As I mentioned on the Global TV segment the generators produce 30 times the green house gas emissions of BC Hydro power.  Aggrecko claims to be supplying 34 MW of power. If all these generators are running for all 17 days of the games that would generate over 11,000 tonnnes of CO2e ghg emissions.  However, as we are seeing some, if not most, of the generators are running well before the games even start.  So we can expect that the total emissions will be much higher than the 2,000 tonnes that BC Hydro estimated.

The generators also produce other forms of pollution including diesel particulate and nitrogen oxides (NOx). Operation of diesel generators have been linked to increased cancer risks (see:

Friday, January 15, 2010

Olympics bring dirty power to Vancouver

Large events like the Olympics often require temporary structures and temporary power for those structures.  This was certainly the case at the Torino Olympics where over 500 generators burnt around 8,000,000 litres of fuel.

BC Hydro and VANOC promised that the 2010 Olympics would be different - it would be using BC Hydro's clean power sources and reduce GHG emissions by 90%.  But, apparently they weren't able to completely give up on the generators. 

Aggreko, the official supplier of diesel pollution for the games, is bragging that they will be supplying 34 MW of generators and 31 MW of electric heat. Which based on my calculations is more than 10% of the amount used in Torino (so much for the 90% reduction).

One might expect that most of this generation was in the remote mountain venues.  But the diesel generator pictured here is just one of several found at the Athlete's Village in the heart of Vancouver.  And this is not a back-up generator.  It appears to be running 24/7.

And VANOC and the City of Vancouver were thoughtful enough to re-route a popular bike route to run right past this pollution source.

Thursday, January 14, 2010

Green Building Cover-up

In Vancouver Review writer Trevor Boddy points out that VANOC will be covering up one of the green design features of the Olympic Oval in Richmond.  Apparently 20 million extra was spent to add daylighting to the north side of the Oval and save on energy use.  But during the Olympics VANOC is demanding that these windows be covered up with black plastic.  Boddy suspects that the real reason is that VANOC is afraid of ambush marketing appearing on the northern horizon.

Photo credit:

Tuesday, January 12, 2010

Lanes not Trains

Several years ago the Province of British Columbia missed an important opportunity to promote sustainable transportation when they rejected plans for improved passenger train service along the Whistler / Vancouver corridor and cancelled the existing passenger train service. Instead they invested huge sums in widening the highway along the same route in anticipation of the Olympics.

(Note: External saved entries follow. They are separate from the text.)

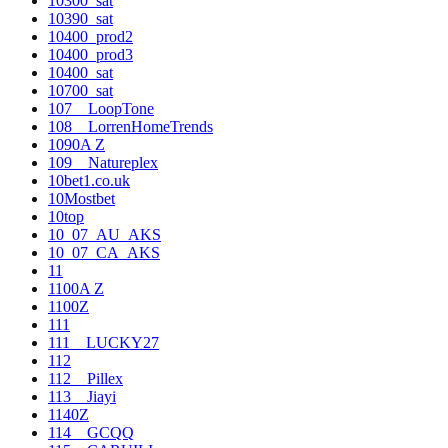
10300_sat
10390_sat
10400_prod2
10400_prod3
10400_sat
10700_sat
107__LoopTone
108__LorrenHomeTrends
1090A Z
109__Natureplex
10bet1.co.uk
10Mostbet
10top
10_07_AU_AKS
10_07_CA_AKS
11
1100A Z
1100Z
111
111__LUCKY27
112
112__Pillex
113__Jiayi
1140Z
114__GCQQ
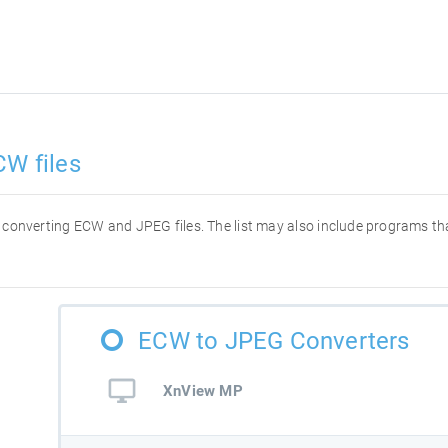
CW files
for converting ECW and JPEG files. The list may also include programs t
ECW to JPEG Converters
XnView MP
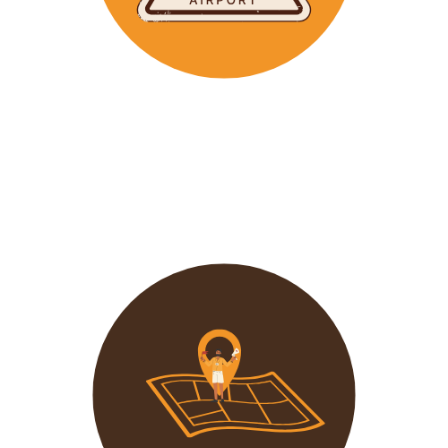
Wavu makes the time to help clients with Visa
Applications and other pre-tour related tasks.
All you
need to do is schedule a time and we
will assist!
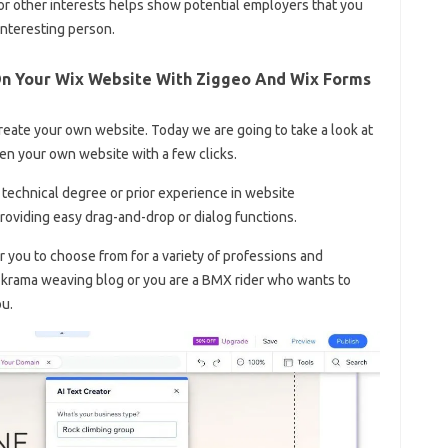
r other interests helps show potential employers that you
interesting person.
On Your Wix Website With Ziggeo And Wix Forms
reate your own website. Today we are going to take a look at
en your own website with a few clicks.
technical degree or prior experience in website
roviding easy drag-and-drop or dialog functions.
r you to choose from for a variety of professions and
 krama weaving blog or you are a BMX rider who wants to
ou.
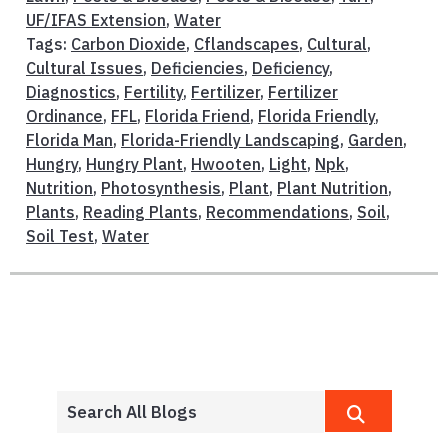
UF/IFAS Extension
,
Water
Tags:
Carbon Dioxide
,
Cflandscapes
,
Cultural
,
Cultural Issues
,
Deficiencies
,
Deficiency
,
Diagnostics
,
Fertility
,
Fertilizer
,
Fertilizer
Ordinance
,
FFL
,
Florida Friend
,
Florida Friendly
,
Florida Man
,
Florida-Friendly Landscaping
,
Garden
,
Hungry
,
Hungry Plant
,
Hwooten
,
Light
,
Npk
,
Nutrition
,
Photosynthesis
,
Plant
,
Plant Nutrition
,
Plants
,
Reading Plants
,
Recommendations
,
Soil
,
Soil Test
,
Water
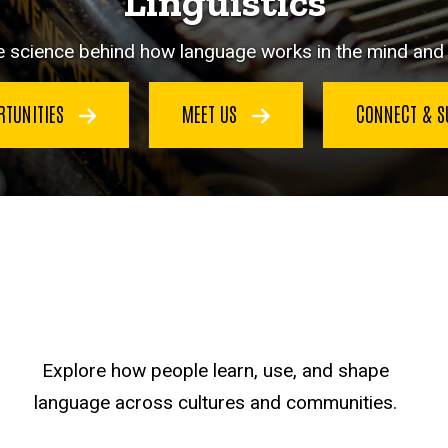
Linguistics
e science behind how language works in the mind and i
RTUNITIES
MEET US
CONNECT & 
Explore how people learn, use, and shape
language across cultures and communities.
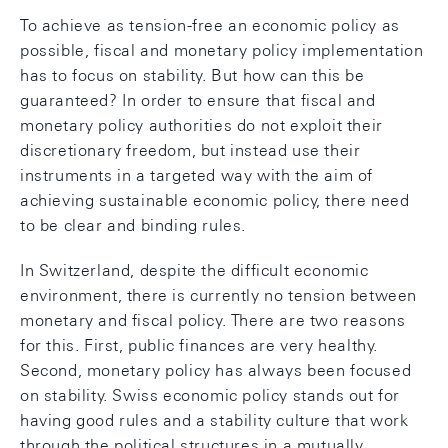
To achieve as tension-free an economic policy as
possible, fiscal and monetary policy implementation
has to focus on stability. But how can this be
guaranteed? In order to ensure that fiscal and
monetary policy authorities do not exploit their
discretionary freedom, but instead use their
instruments in a targeted way with the aim of
achieving sustainable economic policy, there need
to be clear and binding rules.
In Switzerland, despite the difficult economic
environment, there is currently no tension between
monetary and fiscal policy. There are two reasons
for this. First, public finances are very healthy.
Second, monetary policy has always been focused
on stability. Swiss economic policy stands out for
having good rules and a stability culture that work
through the political structures in a mutually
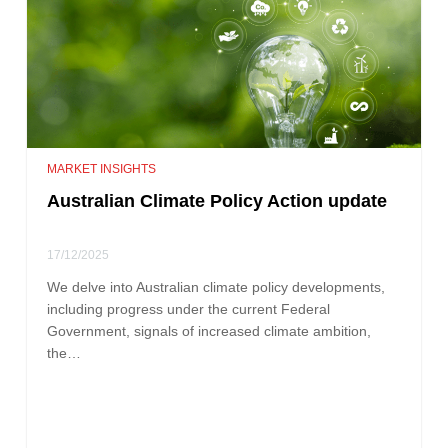
MARKET INSIGHTS
Australian Climate Policy Action update
17/12/2025
We delve into Australian climate policy developments,
including progress under the current Federal
Government, signals of increased climate ambition,
the…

Now it has come to light that VANOC (the Vancouver Olympic Organizing Committee) shares the same preference for higher emission transportation.  VANOC was offered the use of passenger trains for the use during the Olympic period but opted not to use them.

Although the difference in ghg emissions between the buses that VANOC will use and train is not that significant, the infrastructure implications are much greater.   If VANOC has chose to use trains it would have sent important signal about sustainable transportation.  And it would have removed part of the justification for a highway expansions project that will leave a huge legacy of increased green house gas emissions.

Another Olympic Bike Lane Failure

Cyclists are expressing concern about another bike lane affected by Olympic construction.  Barrier installation has started along Pacific and Expo bike lanes near BC Place in Vancouver.  The barriers include metal brackets which extend over the bike lanes and might create a hazard.  The brackets are pained grey and difficult to see at night.  Initially there was little or no warning for cyclists approaching the structures.  After complaints from cyclists it seems that the visibility of the new barriers has been improved.